À Austin, derrière l’agitation de la piste, un autre affrontement se joue en coulisses. Et cette fois, Guenther Steiner ne cherche ni à temporiser ni à arrondir les angles. Le patron de Tech3 a choisi la clarté, presque la confrontation, en posant publiquement les bases de l’avenir de son équipe avec KTM. Un avenir qui, à l’écouter, n’a rien d’acquis.
Car si la continuité avec le constructeur autrichien reste une option crédible, elle est désormais conditionnée à des engagements concrets. Steiner ne se contente plus de perspectives ou de promesses : il attend des garanties tangibles sur le plan technique et sportif.
Et surtout, il n’entend pas attendre indéfiniment.
« Je n’ai pas six mois », lâche-t-il sur GPOne, dans une phrase qui résonne comme un avertissement. Dans un MotoGP où les décisions se prennent de plus en plus tôt, repousser l’échéance revient à prendre du retard — et parfois à sortir du jeu.
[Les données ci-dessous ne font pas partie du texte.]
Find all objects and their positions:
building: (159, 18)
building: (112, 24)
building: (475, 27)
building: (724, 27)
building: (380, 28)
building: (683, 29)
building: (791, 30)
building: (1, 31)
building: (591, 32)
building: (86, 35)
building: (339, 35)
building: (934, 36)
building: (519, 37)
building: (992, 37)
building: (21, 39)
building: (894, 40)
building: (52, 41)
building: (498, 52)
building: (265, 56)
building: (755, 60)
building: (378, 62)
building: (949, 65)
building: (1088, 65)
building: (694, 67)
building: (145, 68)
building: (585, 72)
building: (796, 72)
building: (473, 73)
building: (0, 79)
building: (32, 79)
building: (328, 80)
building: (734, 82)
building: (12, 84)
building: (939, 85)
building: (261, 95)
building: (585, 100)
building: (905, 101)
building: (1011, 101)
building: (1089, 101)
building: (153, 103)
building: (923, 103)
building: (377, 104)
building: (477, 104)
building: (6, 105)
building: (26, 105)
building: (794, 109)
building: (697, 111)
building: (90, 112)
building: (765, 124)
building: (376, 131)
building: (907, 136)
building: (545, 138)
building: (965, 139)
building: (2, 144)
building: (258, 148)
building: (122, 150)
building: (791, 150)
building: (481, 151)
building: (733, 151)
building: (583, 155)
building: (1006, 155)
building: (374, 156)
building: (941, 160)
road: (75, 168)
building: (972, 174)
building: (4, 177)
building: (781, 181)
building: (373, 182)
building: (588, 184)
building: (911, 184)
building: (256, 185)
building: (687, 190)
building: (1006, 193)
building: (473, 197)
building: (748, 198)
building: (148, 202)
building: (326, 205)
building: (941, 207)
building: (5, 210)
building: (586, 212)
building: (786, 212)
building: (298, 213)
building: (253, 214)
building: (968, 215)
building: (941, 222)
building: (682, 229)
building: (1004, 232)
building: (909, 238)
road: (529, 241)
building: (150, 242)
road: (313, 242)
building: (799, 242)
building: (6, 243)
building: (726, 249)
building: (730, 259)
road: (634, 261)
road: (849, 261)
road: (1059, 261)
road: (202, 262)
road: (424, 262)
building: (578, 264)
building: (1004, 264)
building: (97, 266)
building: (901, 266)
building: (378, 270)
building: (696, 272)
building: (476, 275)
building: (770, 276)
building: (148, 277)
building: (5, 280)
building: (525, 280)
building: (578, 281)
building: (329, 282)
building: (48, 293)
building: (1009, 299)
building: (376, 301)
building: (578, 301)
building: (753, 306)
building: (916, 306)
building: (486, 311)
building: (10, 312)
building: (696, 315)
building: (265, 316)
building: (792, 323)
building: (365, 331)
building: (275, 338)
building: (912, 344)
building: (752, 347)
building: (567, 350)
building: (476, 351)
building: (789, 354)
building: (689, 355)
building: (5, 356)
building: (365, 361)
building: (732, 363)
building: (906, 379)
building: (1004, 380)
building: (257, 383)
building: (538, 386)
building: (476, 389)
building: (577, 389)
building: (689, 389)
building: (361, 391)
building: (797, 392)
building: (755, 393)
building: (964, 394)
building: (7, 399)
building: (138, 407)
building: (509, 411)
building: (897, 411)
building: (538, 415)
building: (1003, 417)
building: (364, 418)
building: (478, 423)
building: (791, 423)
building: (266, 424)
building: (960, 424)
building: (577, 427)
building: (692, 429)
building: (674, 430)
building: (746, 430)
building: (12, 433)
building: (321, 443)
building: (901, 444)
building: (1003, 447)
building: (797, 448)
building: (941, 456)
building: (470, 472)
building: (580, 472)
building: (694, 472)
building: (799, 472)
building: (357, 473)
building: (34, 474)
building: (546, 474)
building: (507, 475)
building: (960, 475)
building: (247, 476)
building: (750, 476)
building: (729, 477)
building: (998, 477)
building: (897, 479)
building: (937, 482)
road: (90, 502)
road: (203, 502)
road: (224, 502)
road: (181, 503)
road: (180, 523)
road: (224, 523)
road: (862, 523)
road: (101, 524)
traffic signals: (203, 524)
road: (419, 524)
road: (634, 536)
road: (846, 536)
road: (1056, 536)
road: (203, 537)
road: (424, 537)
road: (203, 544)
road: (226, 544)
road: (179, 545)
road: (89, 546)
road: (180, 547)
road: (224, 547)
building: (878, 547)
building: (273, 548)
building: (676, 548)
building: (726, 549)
Loin de toute posture brutale, Steiner reconnaît néanmoins la qualité de la structure en place. Il insiste sur l’expérience des équipes, sur leur capacité à travailler à haut niveau, et sur la nécessité de comprendre avant d’agir. « Les personnes qui travaillent ici savent faire leur métier. »
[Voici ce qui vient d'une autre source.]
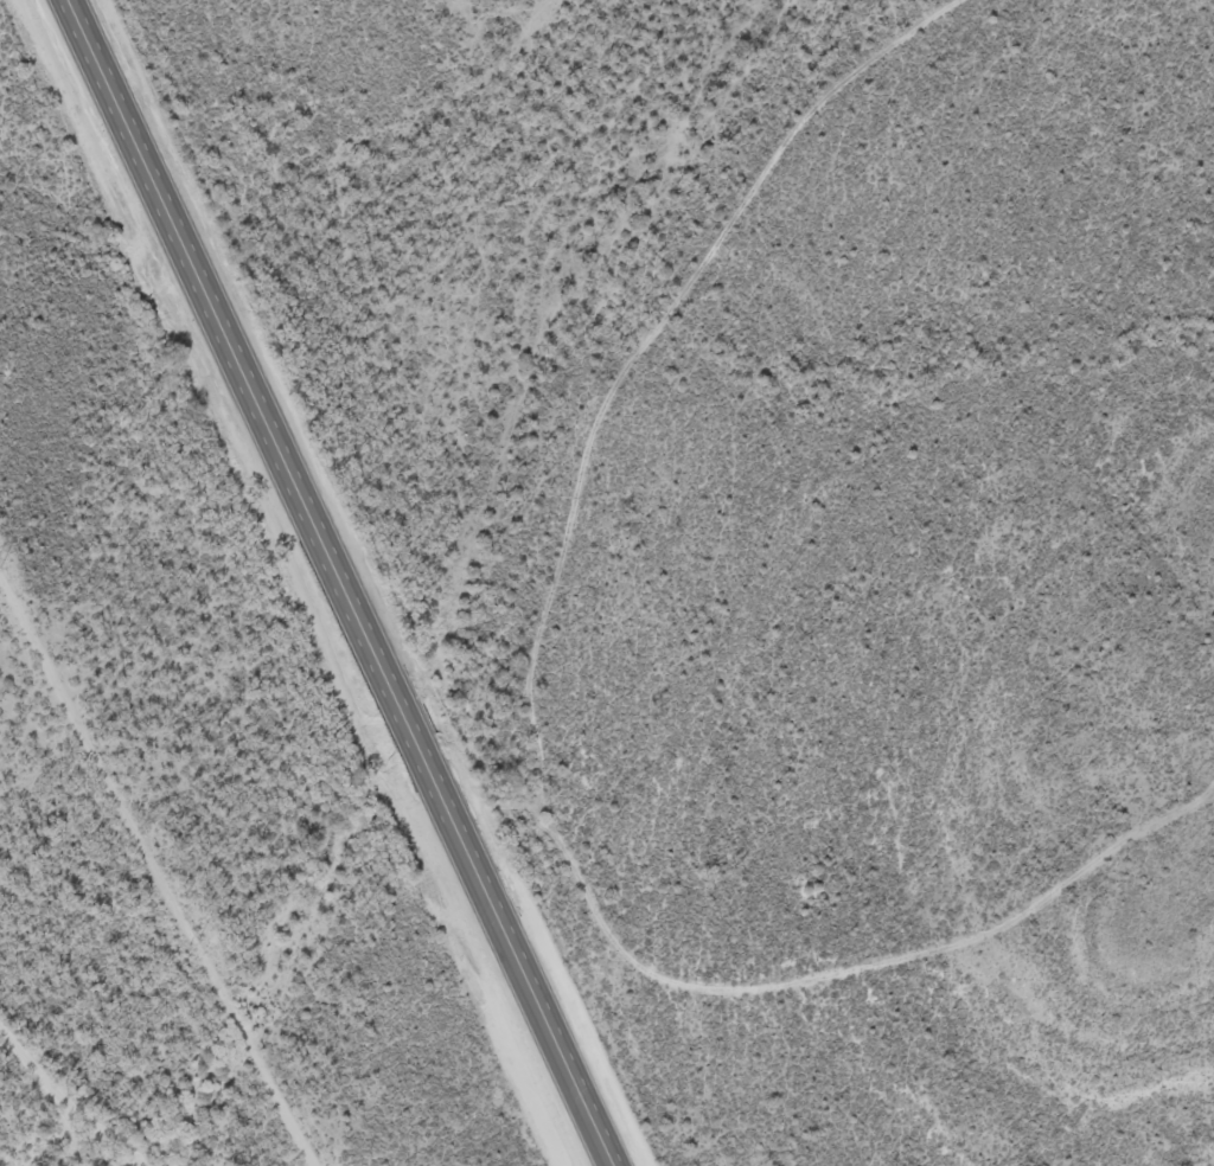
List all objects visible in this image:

Une déclaration qui traduit une forme de respect… mais qui n’efface en rien les attentes élevées qu’il fixe pour la suite. Car s’il observe, c’est pour mieux décider. Et potentiellement, pour transformer.
Dans ce contexte, KTM n’est plus seule dans l’équation. Steiner explore, discute, évalue. Le marché des équipes satellites est en pleine recomposition, et Tech3 entend s’y positionner avec lucidité.

Guenther Steiner : « tu ne peux pas simplement dire qu’on continue comme ça, parce que pour l’instant les résultats ne sont pas extraordinaires »
Interrogé sur le forfait de Maverick Viñales, Steiner est resté pragmatique mais froid : il soutient la décision médicale de l’opération de mardi, mais souligne que Tech3 ne peut pas se permettre une saison de « transition ».
Si Viñales ne revient pas à 100% à Jerez, Steiner pourrait lui-même pousser pour un remplaçant plus « frais », court-circuitant ainsi les plans de Pit Beirer.
L’arrivée de nouvelles réglementations en 2027, les mouvements stratégiques des constructeurs, et la redistribution globale des forces ouvrent des perspectives inédites. Dans cet environnement mouvant, rester fidèle sans garanties serait un pari risqué. Steiner le sait. Et il agit en conséquence.
« C’est mon métier de comprendre ce qu’il y a sur le marché. L’idéal est toujours de rester avec un partenaire si tu en as un, mais il faut aussi voir ce que les autres proposent. Tu ne peux pas simplement dire qu’on continue comme ça, parce que pour l’instant les résultats ne sont pas extraordinaires et il faut bien comprendre quelle voie prendre. Nous avons encore quelques mois, mais pas tant de temps que ça pour décider. C’est la vraie difficulté : si j’avais six mois de plus ce serait beaucoup mieux, mais je ne les ai pas. Nous devons comprendre quoi faire. Je répète, pour nous l’idéal serait de rester avec KTM, mais pour cela j’ai besoin de certaines garanties. »
Derrière ces prises de parole, la pression est désormais clairement transférée sur KTM. Le constructeur autrichien, déjà confronté à des défis sportifs et techniques, doit désormais convaincre son propre partenaire.
Car il ne s’agit plus seulement de performance en piste. Il s’agit de crédibilité globale. De vision. De capacité à offrir un projet capable de rivaliser avec les meilleures structures du paddock.
Le temps long n’existe plus dans le MotoGP moderne. Chaque semaine compte, chaque négociation peut redessiner la grille.
Dans ce contexte, les déclarations de Steiner prennent une dimension particulière. Elles ne ferment aucune porte, mais elles en verrouillent déjà certaines.
Et elles dessinent une ligne claire : Tech3 ne s’engagera que là où les ambitions sont à la hauteur.
Ce qui se joue aujourd’hui dépasse largement une simple prolongation de contrat. C’est un test de solidité pour KTM. Un moment charnière pour Tech3.
Et plus largement, un nouvel épisode dans la recomposition du MotoGP à l’approche de 2027. Guenther Steiner utilise sa méthode habituelle : la transparence brutale. En déclarant publiquement qu’il n’a pas six mois pour attendre KTM, il place la direction autrichienne au pied du mur. Soit KTM verrouille Tech3 avec des conditions financières et techniques supérieures, soit Steiner emmènera ses sponsors et ses structures chez Ducati ou Aprilia dès 2027.